Oscar nominee worked with James L. Brooks
Polly Platt, executive producer of films including “Broadcast News,” “Say Anything…” and “The War of the Roses,” producer of “Bottle Rocket” and an acclaimed production designer Oscar nominated for her work on 1983’s “Terms of Endearment,” died Wednesday in Brooklyn. She was 72 and had ALS (Lou Gehrig’s Disease).
Platt was married to Peter Bogdanovich from 1966-’70 and worked with him on several films but was later associated creatively with writer-director James L. Brooks. She was the production designer on Bogdanovich’s first feature, “Targets” (also credited with the story), as well as on “The Last Picture Show,” “What’s Up, Doc?” and “Paper Moon” — their professional relationship lasted longer than their marriage. She was also an uncredited costume designer on the Bogdanovich films as well as on Robert Altman’s “Thieves Like Us.”
(The 1984 comedy “Irreconcilable Differences,” with Ryan O’Neal, Shelley Long and Drew Barrymore, was based loosely on the Bogdanoviches’ relationship.)
“As Wes Anderson just wrote me, Polly was ‘one of a kind,’?” Bogdanovich said in a statement Wednesday. “In the filmmaking process, in every department, she was golden.
“Polly had the quickest and most discerning eye as to what would work and what wouldn’t. For anyone lucky enough to collaborate with her, it was a privilege. Our two daughters and three grandsons and I will miss her every day.”
Platt worked for other directors as well as the production designer on films of the 1970s and ’80 such as “Bad News Bears,” “A Star Is Born,” “The Man With Two Brains” and “The Witches of Eastwick.”
Platt began producing with 1978’s “Pretty Baby,” which she also scripted. She received an associate producer credit.
Platt began her association with Brooks on 1983’s “Terms of Endearment,” followed by 1987’s “Broadcast News,” followed by “The War of the Roses” (she was exec producer, he producer), “Say Anything…” (she was producer and appeared in the film; he was exec producer), the Brooks-directed “I’ll Do Anything” (both produced) and “Bottle Rocket” (she was producer, he exec producer).
Platt was VP and then exec VP at Brooks’ Gracie Films.

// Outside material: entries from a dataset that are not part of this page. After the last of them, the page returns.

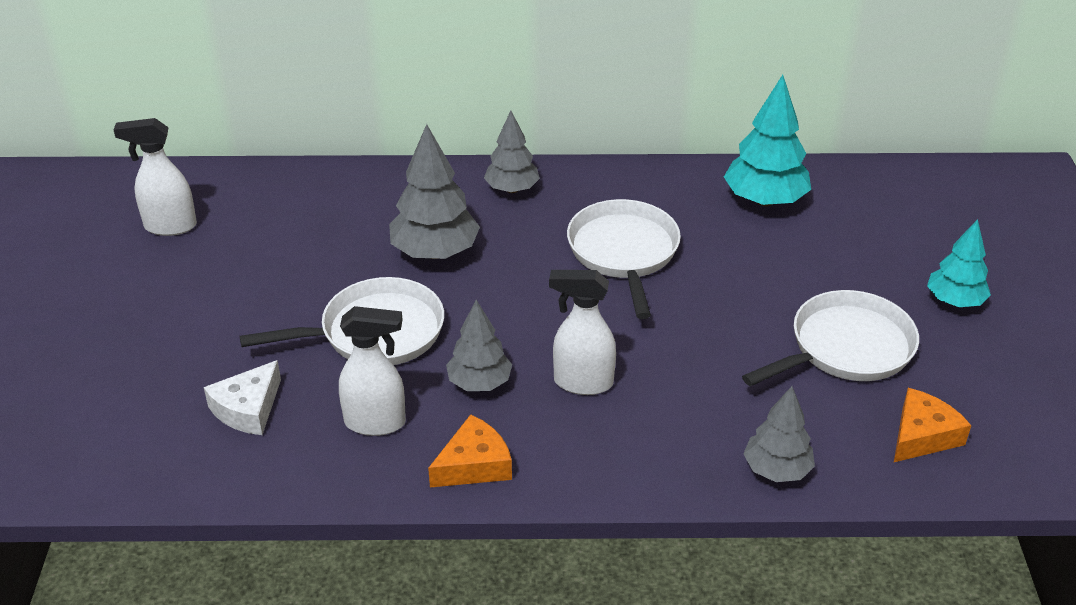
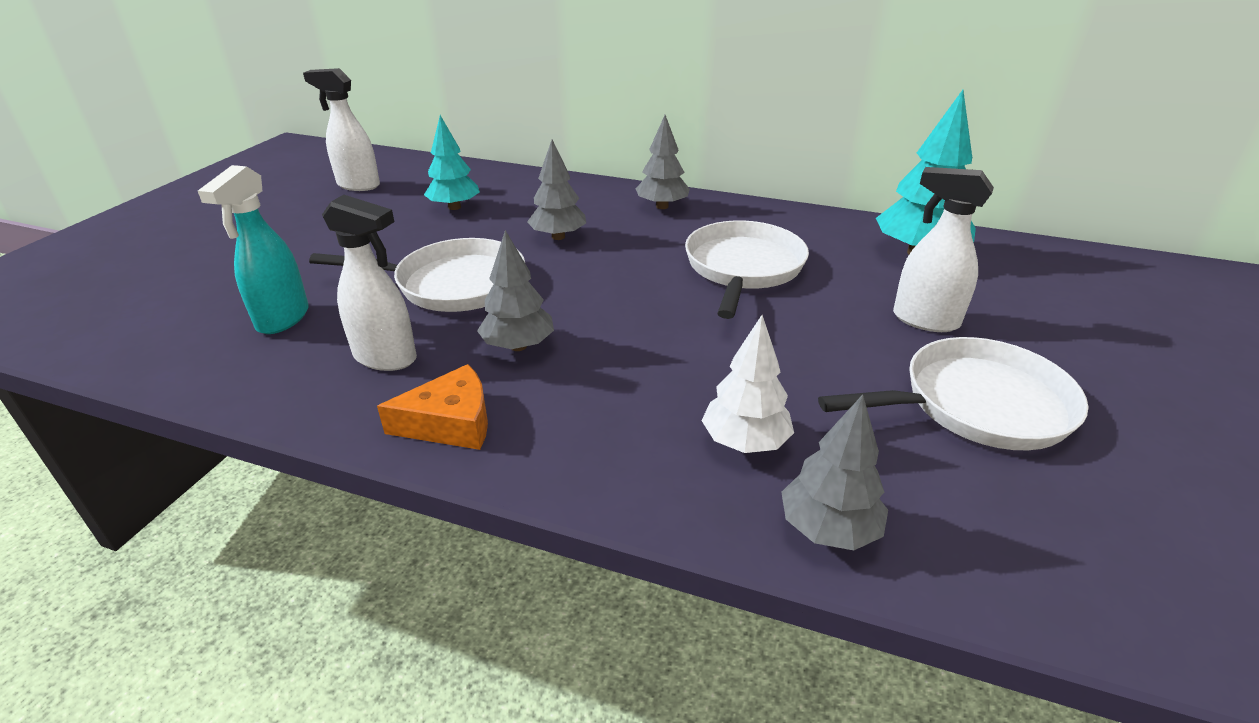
camera: 20 degrees right, 5 degrees down
(248, 409) = (282, 319): white cheese -> turquoise spray bottle
(435, 252) = (558, 237): grey tree -> grey tree, size x0.65
(582, 382) = (628, 370): white spray bottle -> white spray bottle (924, 320)
(698, 421) = (745, 442): none -> white tree
(922, 435) = (1072, 540): orange cheese -> none
(954, 301) = (1144, 386): turquoise tree -> turquoise tree (454, 207)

“Polly almost never talked about her own extreme gifts,” Brooks said, “but she could go hours on anyone whose work she respected. And the only time I heard her say anything with extreme pride of self was ‘John Ford gave me his hat.’ And he had..this great fedora..filled with the sweat stains of epic shoots. John Ford had figured out the extreme and perfect way to say what so many of us feel right now. Hats off to Polly Platt.”
She produced “Terms of Endearment” sequel “The Evening Star” in 1996.
In 2000, Platt was exec producer of the Oxygen network comedy series “The Girl in the Picture.”
Platt earned few credits in the 2000s but was exec producer of 2007’s “West Texas Lullaby.” Her most recent work was the 2011 doc “Corman’s World: Exploits of a Hollywood Rebel,” which she exec produced and in which both she and Bogdanovich appear.
Platt appeared as an interviewee in a number of docs on Hollywood, including “Picture This: The Times of Peter Bogdanovich in Archer City, Texas” (1991), “Easy Riders, Raging Bulls: How the Sex, Drugs and Rock ‘n’ Roll Generation Saved Hollywood” (2003), “A Decade Under the Influence” (2003) and “Women on Top: Hollywood and Power” (2003).
She was born in Fort Sheridan, Ill., and attended Carnegie-Mellon U. in Pittsburgh.
Platt received the Women in Film Crystal Award in 1994.
She was married three times; her third husband died in 1985. Platt is survived by two daughters, actress Antonia Bogdanovich and Alexandra Welles (Sashy) Bogdanovich, who has various film credits; two stepchildren; her brother; and grandchildren and step-grandchildren.
A private memorial will be held in Los Angeles at a later date.